AHU capacity refers to the amount of air an Air Handling Unit (AHU) can condition and distribute within a building. It’s essentially a measure of the AHU’s ability to handle airflow. There are two main ways to express AHU capacity:
Airflow Rate: This is typically measured in Cubic Feet per Minute (CFM) or Cubic Meters per Hour (CMH). It represents the volume of air the AHU can move within a given timeframe. Higher CFM or CMH indicates a greater capacity to circulate air.
Cooling Capacity: This is measured in tons of refrigeration (TR) or kilowatts (kW) of cooling. It reflects the AHU’s ability to remove heat from the air it processes. A higher TR or kW rating signifies a greater capacity for cooling the conditioned air.

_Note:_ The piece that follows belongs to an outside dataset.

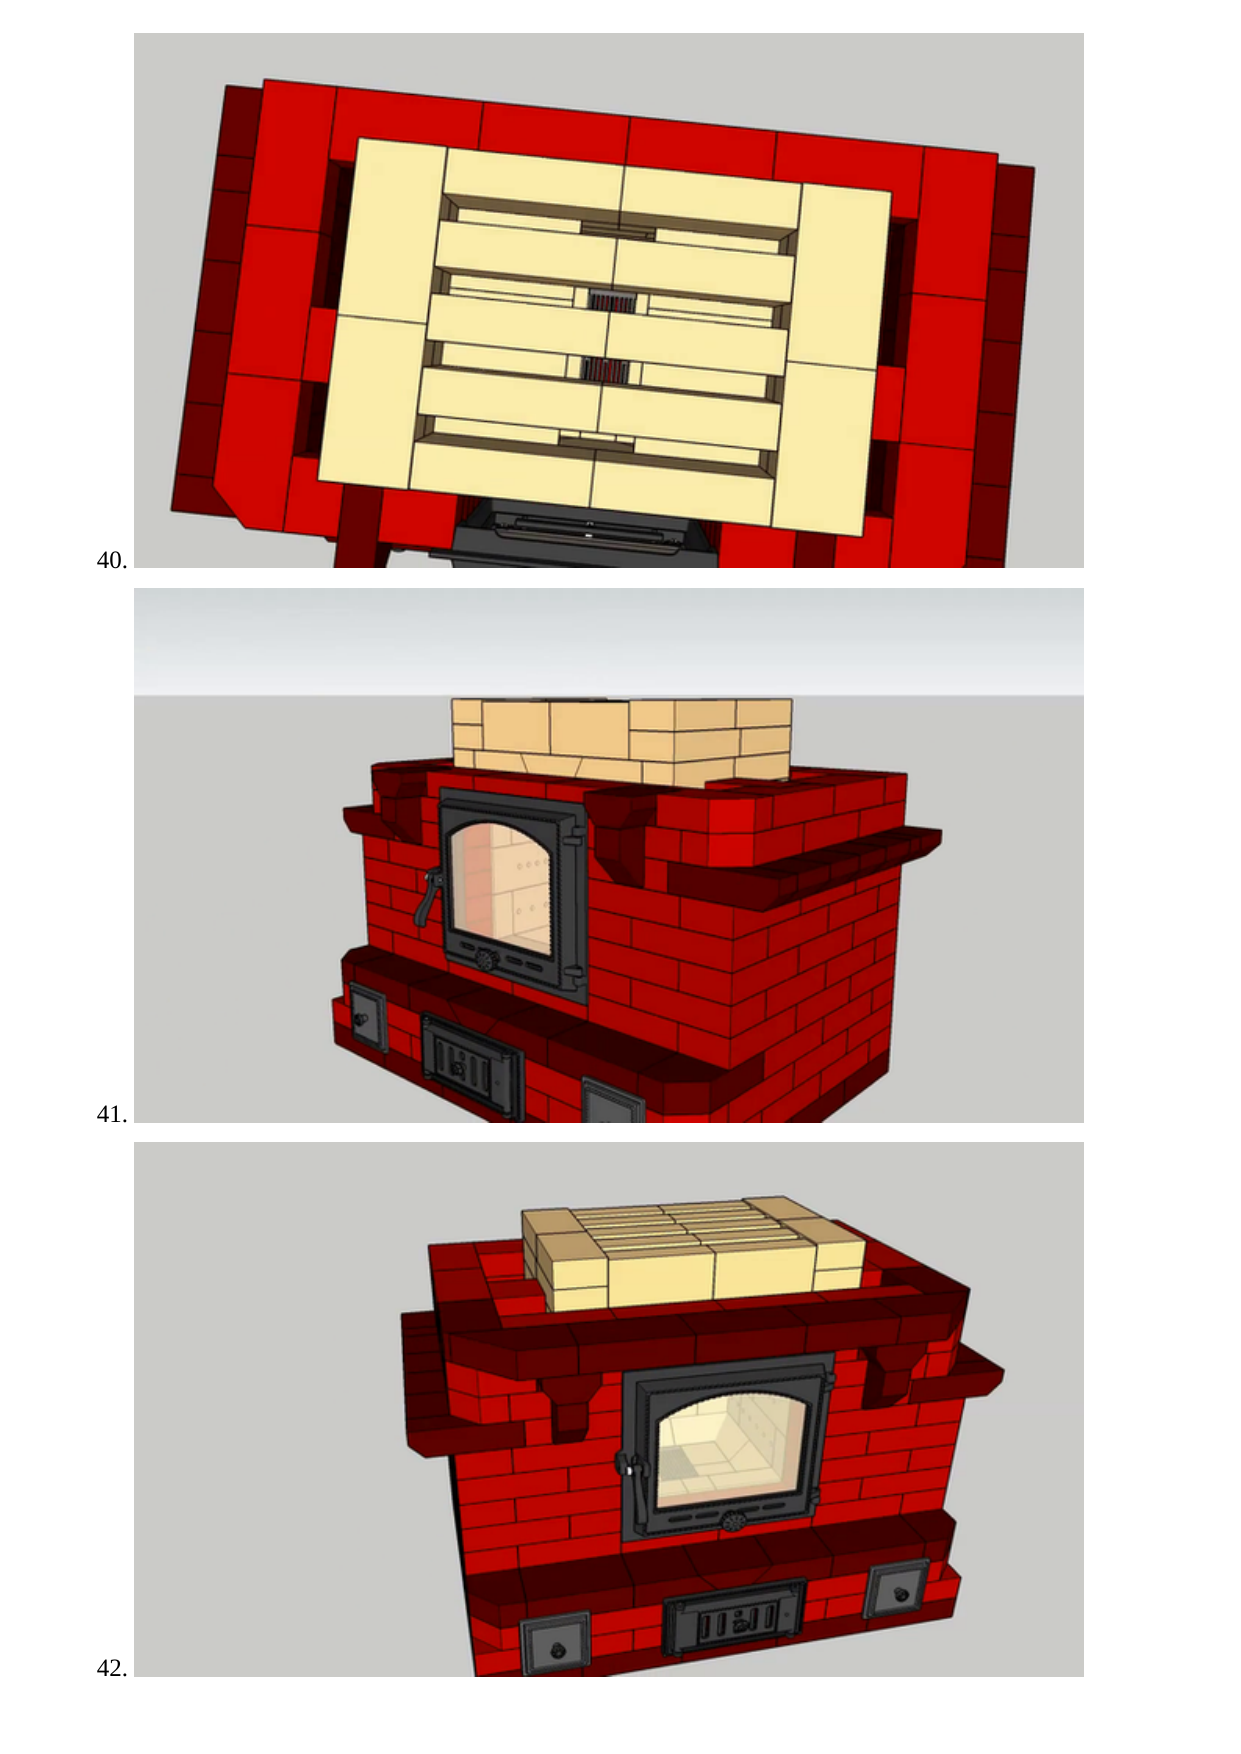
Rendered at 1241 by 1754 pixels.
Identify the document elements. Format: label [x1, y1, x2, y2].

picture [134, 1142, 1084, 1677]
picture [134, 33, 1084, 568]
picture [134, 588, 1084, 1123]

Choosing the right AHU capacity depends on several factors:
- Building size and layout: Larger buildings or those with complex layouts will require AHUs with higher airflow rates.
- Occupancy level: Buildings with more occupants will generate more heat, requiring AHUs with greater cooling capacity.

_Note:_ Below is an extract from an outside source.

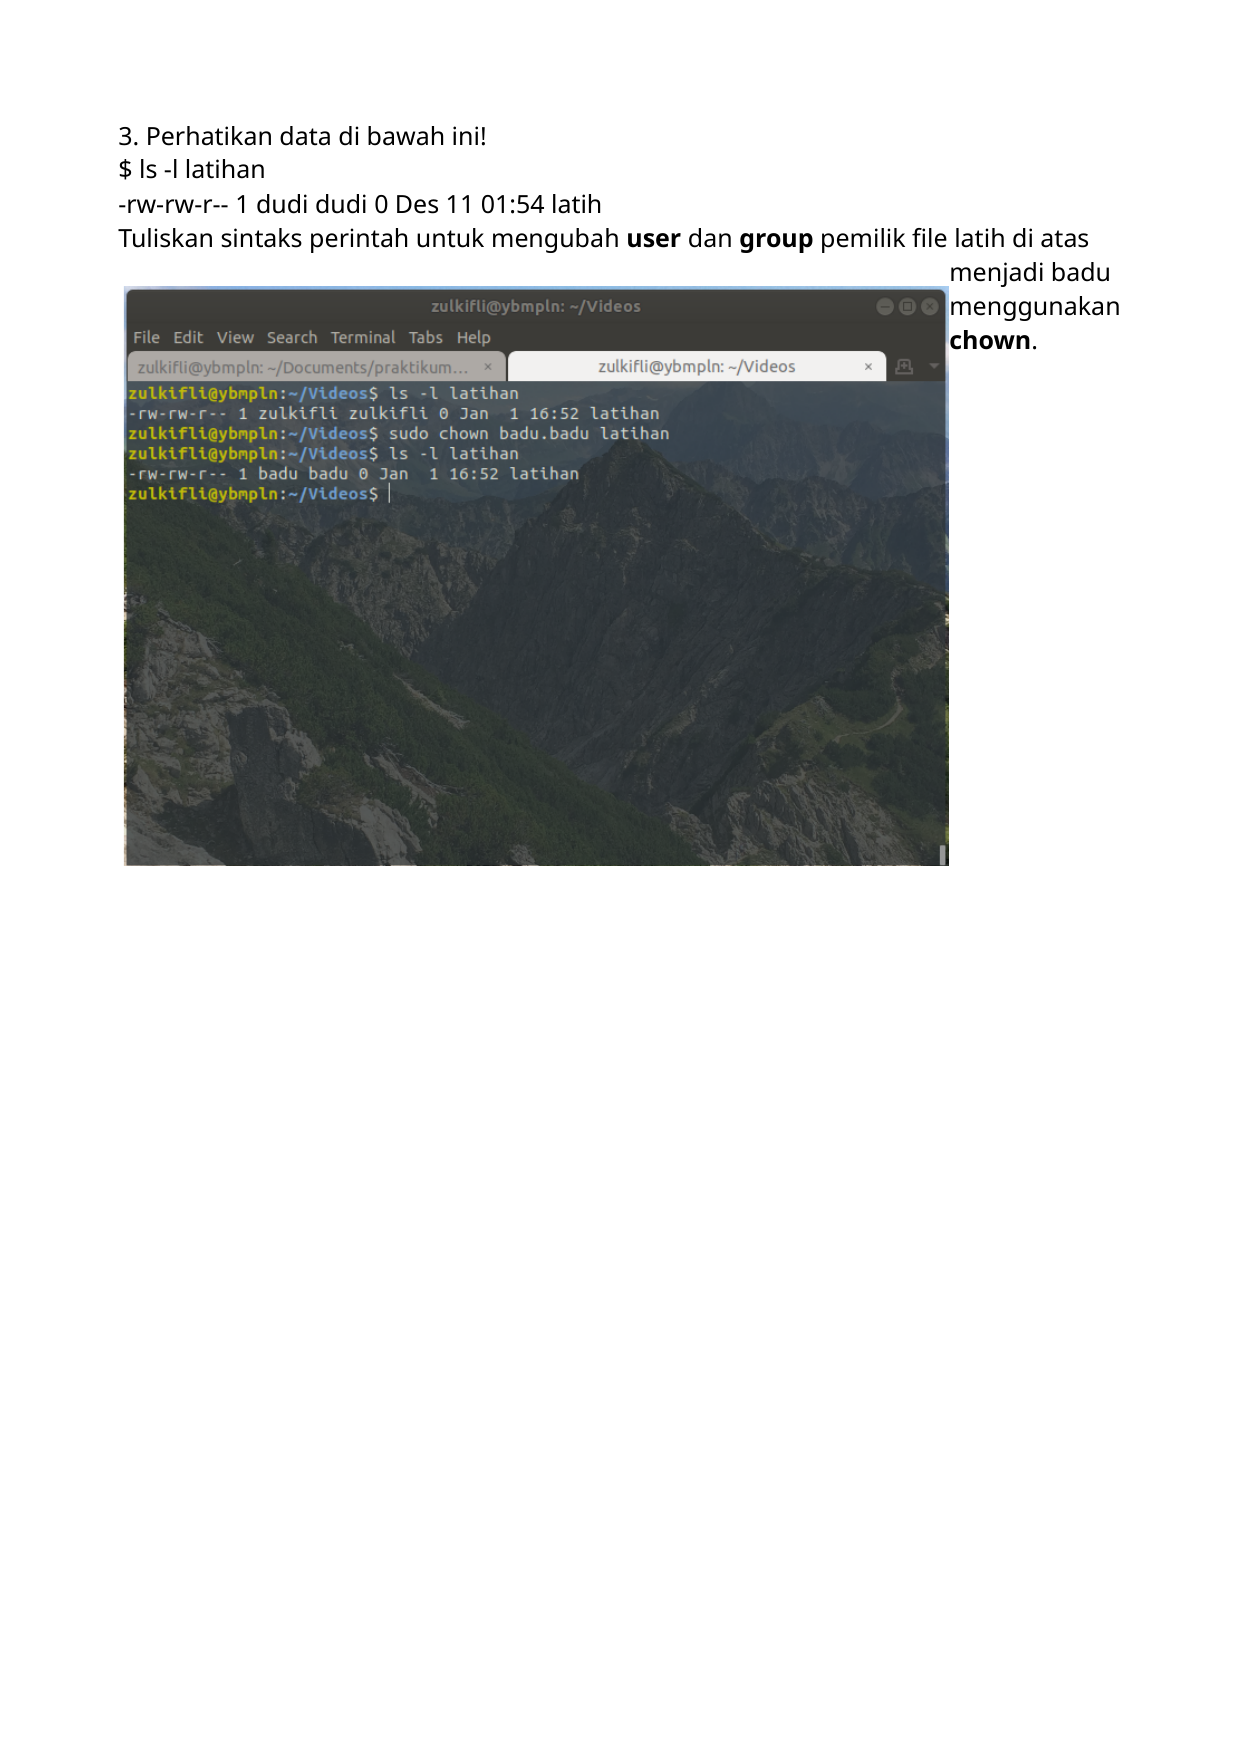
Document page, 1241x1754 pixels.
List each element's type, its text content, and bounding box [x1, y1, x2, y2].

- Desired indoor temperature and humidity: Maintaining lower temperatures or more controlled humidity levels might necessitate a higher capacity AHU.
- Fresh air requirements: If a significant amount of fresh air needs to be introduced, the AHU will need sufficient capacity to handle that additional airflow.
Here are some additional points to consider regarding AHU capacity:
- Static pressure: This refers to the air pressure required to overcome resistance within the ductwork system. AHUs are also rated for their available static pressure, which should be sufficient to overcome the pressure drop in the specific duct system design.
- AHU selection process: Selecting the right AHU capacity involves careful calculations considering all the factors mentioned above. Consulting with an HVAC engineer is recommended to ensure you choose an AHU that meets your building’s specific needs efficiently.